No dobra dosyc wywnetrzen na ta chwile... ide gotowac rodzinie obiad.

 

gaja : :
sie 21 2002 o skorpionie slow kilka.....
Komentarze: 1

... czasami mysle o tym czy tak naprawde znak zodiaku w jakis sposob determinuje nasze zycie.... ja jestem rasowy skorpion.... i nie wiem czy bardziej jestem z tego powodu szczesliwa czy smutna. Jest taka stara przypowiesc o skorpionie...., ktora kiedys opowiedzial mi Q ....

Pewien Skorpion wedrowal sobie po swiecie. Przemierzal wielki swiat wzdloz i wszez... ale kiedys napodkal przeszkode... stal na brzegu rzeki i nie wiedzial jak sie przeprawic na druga strone... Nagle zobaczyl zabe na brzegu... podszedl do niej... zaba sie wystraszyla i zaczela uciekac ale skorpion ja zatrzymywal

- zostan, nic ci nie zrobie

- zaraz mnie ukasisz i zgine... wszystkie skoriony sa takie same...

- obiecuje ze nic ci nie zrobie... tylko prosze cie pomoz przeprawic mi sie na drugi brzeg rzeki....

- chyba oszalels... przeciez jak pozwole ci wejsc na moj grzbiet to mnie ukasisz i zgine...

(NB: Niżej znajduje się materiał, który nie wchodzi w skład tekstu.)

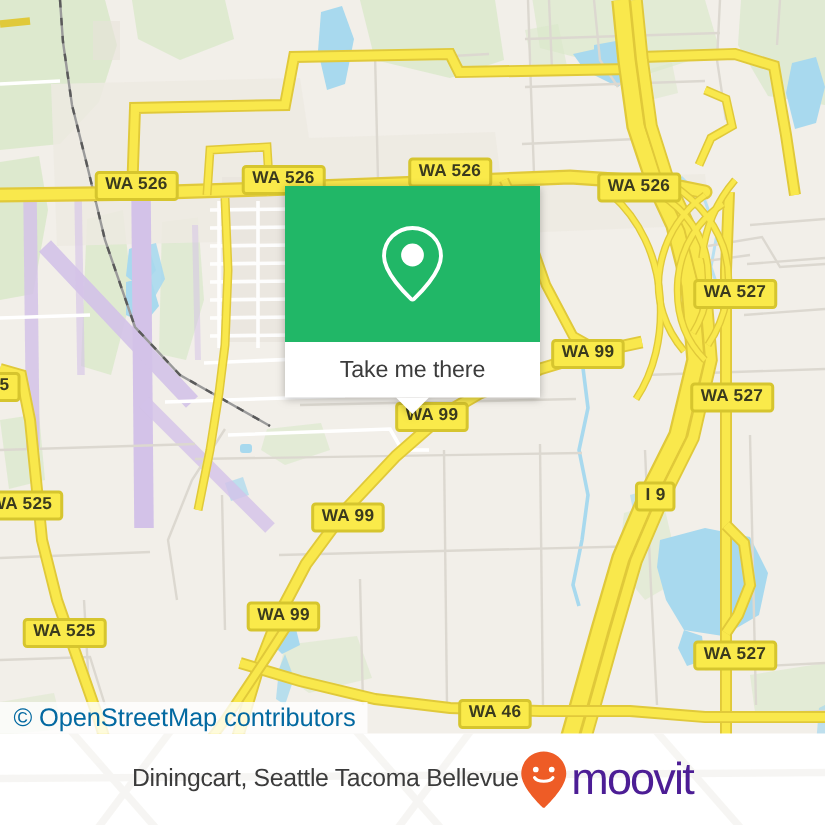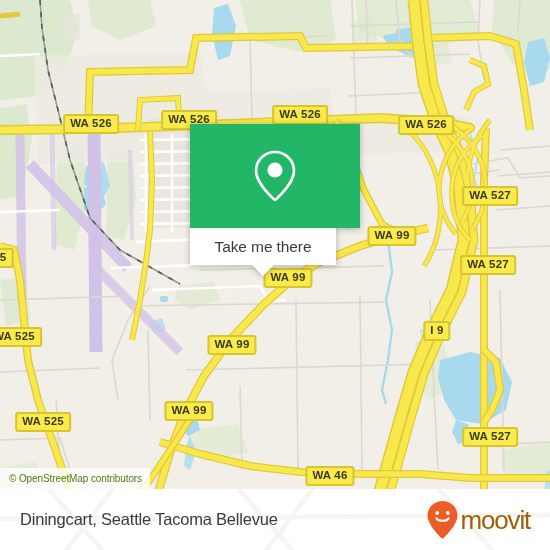"Take me there" #card-white { width: 146px -> 170px }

- nie zrobie tego... przeciez tak bardzo mi zalezy na tym zeby przeprawic sie przez rzeke.... jak bym cie zabil nie udalo by mi sie to

Po dlugim namawianiu i zapewnianu przez skoriona ze nic z jego strony nie grozi zabie.... ta w koncu sie zgodzila na pomoc w przeprawieniu skorpiona na druga trone. Kiedy przeplywali przez rzeke... na samym srodku.... skorpion nagle ukasil zabe... ta resztami sil powiedziala...

- co ty zrobiles... ukasiles mnie i tym samym zabiles mnie i siebie... teraz ja zgine a ty utoniesz....

na to skorpion ze lzami w oczach odpowiedzial.....

- wiem..... TAKA MOJA NATURA......

gaja : :
sie 21 2002 nagi aniol....
Komentarze: 1

anioł stoi nagi

na polu maku

drżącą ręką

podaje mi nektar

który sprawia, że świata

nie ma

na kilka chwil

ide do sztucznego raju

ciepło koi ból

krew się rozmywa

zamykam oczy

jest dobrze

mam nadzieje, że się

już nigdy nie....

gaja : :
sie 20 2002 uwaga prądkuje :o))
Komentarze: 1

gajucha po wakacjach :o(((. Zbieram w glowie to co powinnam napisac. Po pierwsze dokonczenie mojego barwnego zyciorysu :o))) po drugie opisanie tygodnia wakacji - rownie barwnych. Ale jakos co siadam do kompa to po 5 minutach boli mnie glowka i musze odejsc.... wiec pewnie wszystko to napisze jak moja grypka bedzie juz daleko i nie bede pratkowala ani troszeczke :o))..... bo narazie to chyba tylko zarazam. Takie... Wielkie Gajowe Pratkowanie :o)).... tylko czy przy tym tak musi bolec glowa???